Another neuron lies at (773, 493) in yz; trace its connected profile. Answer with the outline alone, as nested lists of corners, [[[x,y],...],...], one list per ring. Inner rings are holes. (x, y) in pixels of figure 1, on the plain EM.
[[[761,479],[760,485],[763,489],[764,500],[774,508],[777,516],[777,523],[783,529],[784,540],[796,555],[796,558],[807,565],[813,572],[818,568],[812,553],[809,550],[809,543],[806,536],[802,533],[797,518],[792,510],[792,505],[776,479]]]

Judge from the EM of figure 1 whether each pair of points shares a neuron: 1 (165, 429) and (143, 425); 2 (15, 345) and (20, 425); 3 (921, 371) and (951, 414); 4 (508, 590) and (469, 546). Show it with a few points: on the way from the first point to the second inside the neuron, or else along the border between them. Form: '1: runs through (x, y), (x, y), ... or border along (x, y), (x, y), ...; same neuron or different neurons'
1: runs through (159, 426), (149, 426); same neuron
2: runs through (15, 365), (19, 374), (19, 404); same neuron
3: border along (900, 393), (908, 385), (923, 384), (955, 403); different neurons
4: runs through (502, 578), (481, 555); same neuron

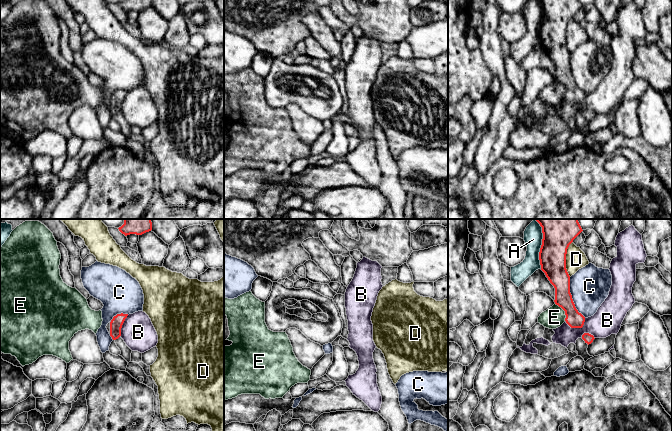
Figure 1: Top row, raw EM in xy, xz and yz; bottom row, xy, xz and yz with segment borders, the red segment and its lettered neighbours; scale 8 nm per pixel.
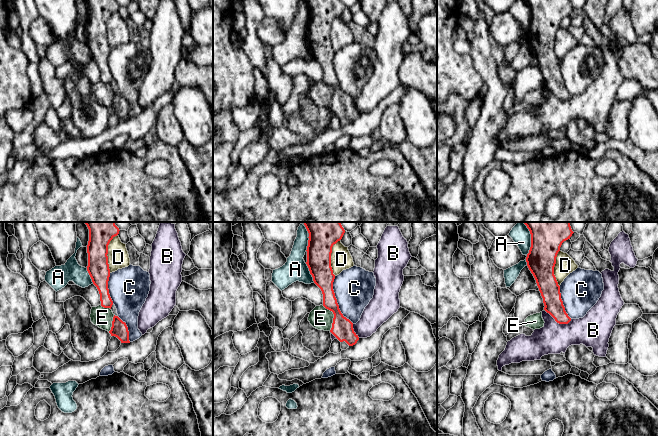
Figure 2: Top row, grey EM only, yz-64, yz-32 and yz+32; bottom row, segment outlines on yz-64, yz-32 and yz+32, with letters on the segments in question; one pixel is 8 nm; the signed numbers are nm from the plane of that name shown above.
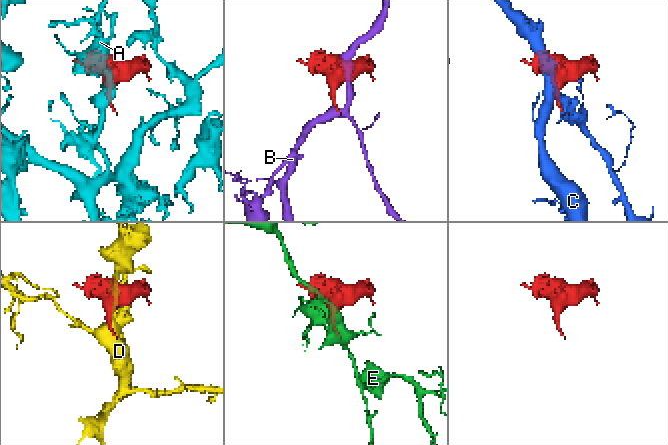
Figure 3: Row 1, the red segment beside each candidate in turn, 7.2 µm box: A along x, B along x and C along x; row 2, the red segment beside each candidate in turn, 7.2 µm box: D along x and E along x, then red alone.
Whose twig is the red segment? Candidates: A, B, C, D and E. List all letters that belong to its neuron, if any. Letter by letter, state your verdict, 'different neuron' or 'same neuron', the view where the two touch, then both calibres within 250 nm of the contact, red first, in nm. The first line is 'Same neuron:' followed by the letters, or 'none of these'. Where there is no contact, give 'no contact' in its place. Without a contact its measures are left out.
Same neuron: none of these
A: different neuron; contact in yz; calibres 220 and 150 nm
B: different neuron; contact in yz; calibres 140 and 220 nm
C: different neuron; contact in yz; calibres 170 and 320 nm
D: different neuron; contact in yz; calibres 220 and 160 nm
E: different neuron; contact in yz; calibres 150 and 170 nm

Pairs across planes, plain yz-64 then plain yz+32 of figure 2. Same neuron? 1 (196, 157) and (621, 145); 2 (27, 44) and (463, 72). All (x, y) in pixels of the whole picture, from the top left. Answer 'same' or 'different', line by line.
1: same
2: different

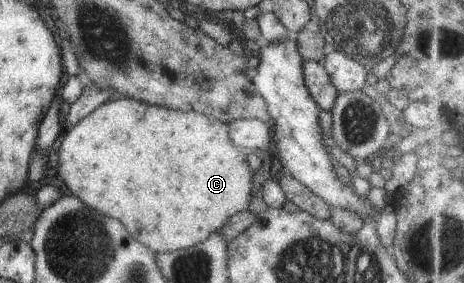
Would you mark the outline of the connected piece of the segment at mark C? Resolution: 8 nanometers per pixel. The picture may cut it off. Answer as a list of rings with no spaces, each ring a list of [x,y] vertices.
[[[121,98],[121,99],[114,99],[100,105],[95,111],[92,111],[90,115],[88,115],[85,119],[82,119],[79,123],[76,123],[74,127],[70,131],[65,131],[66,135],[62,138],[62,145],[60,148],[59,153],[59,165],[58,165],[58,174],[63,179],[66,187],[70,189],[72,195],[74,197],[78,197],[84,205],[88,206],[90,209],[96,210],[98,213],[102,213],[102,215],[106,217],[116,217],[116,219],[120,219],[120,223],[122,225],[126,225],[126,229],[128,229],[127,233],[132,233],[134,237],[136,237],[136,241],[140,241],[142,245],[145,247],[150,247],[152,251],[164,251],[164,252],[172,252],[174,250],[186,249],[190,248],[198,243],[203,243],[212,235],[212,233],[220,232],[220,229],[226,225],[226,223],[236,214],[239,212],[247,211],[250,205],[252,197],[252,191],[254,191],[254,185],[252,183],[252,179],[255,173],[248,167],[247,163],[247,155],[248,152],[240,149],[240,147],[236,147],[236,145],[232,145],[232,141],[230,141],[230,137],[228,136],[228,124],[224,124],[223,122],[211,119],[206,117],[206,115],[188,111],[188,112],[180,112],[180,111],[172,111],[170,109],[166,109],[164,107],[156,107],[156,105],[146,105],[143,102],[137,102],[136,100],[132,100],[131,98]]]

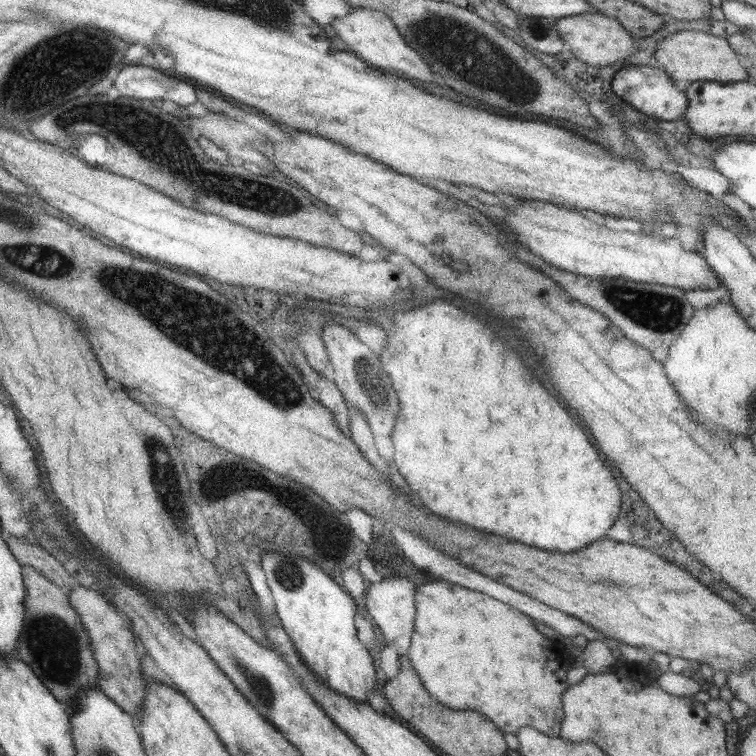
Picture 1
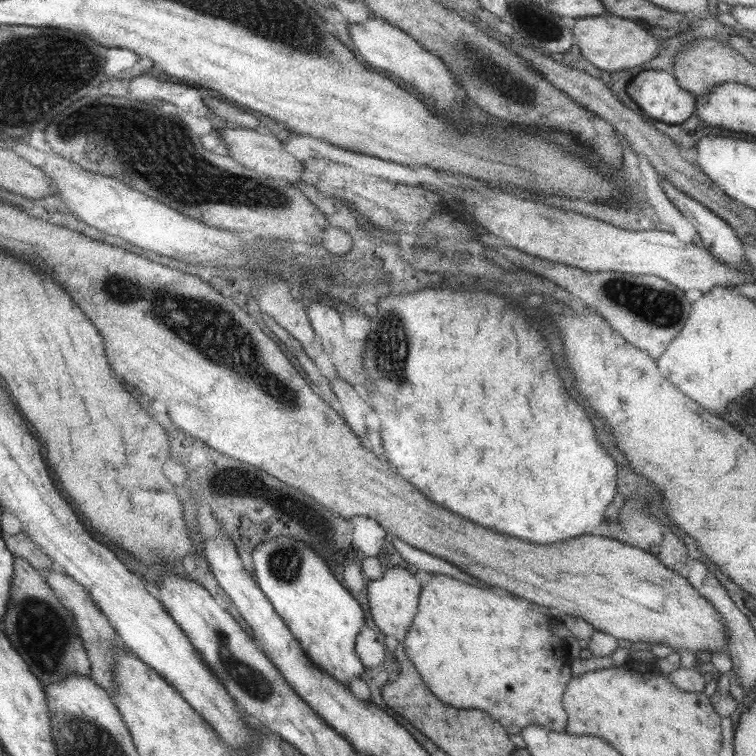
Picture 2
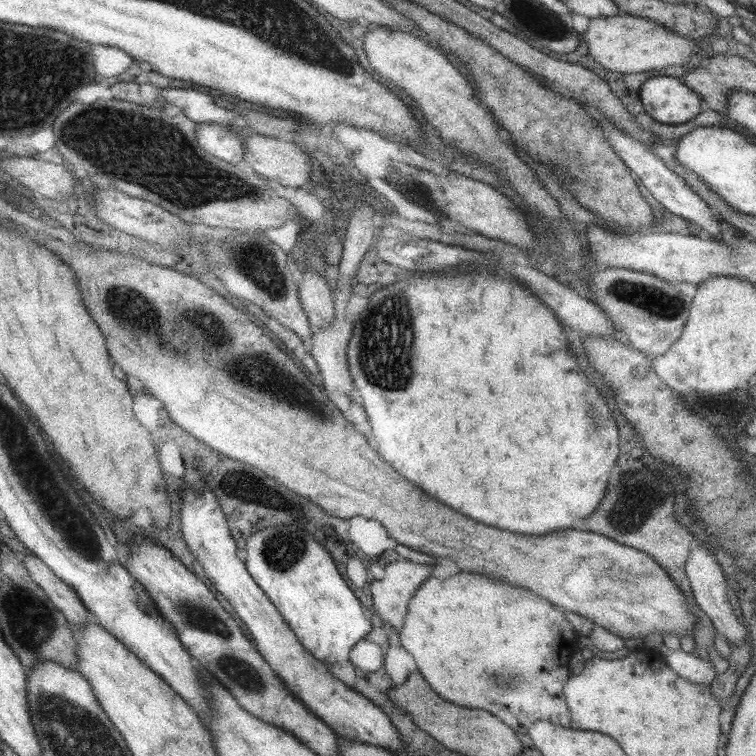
-------------------------
#### [Work to complete]
Skipping the pictures, print the lines in the listing above exactly as written, starting at the line with "Figure 1: Top" and ending at the line with "Figure 3: Row", both included.

#### [Finished exercise]
Figure 1: Top row, raw EM in xy, xz and yz; bottom row, xy, xz and yz with segment borders, the red segment and its lettered neighbours; scale 8 nm per pixel.
Figure 2: Top row, grey EM only, yz-64, yz-32 and yz+32; bottom row, segment outlines on yz-64, yz-32 and yz+32, with letters on the segments in question; one pixel is 8 nm; the signed numbers are nm from the plane of that name shown above.
Figure 3: Row 1, the red segment beside each candidate in turn, 7.2 µm box: A along x, B along x and C along x; row 2, the red segment beside each candidate in turn, 7.2 µm box: D along x and E along x, then red alone.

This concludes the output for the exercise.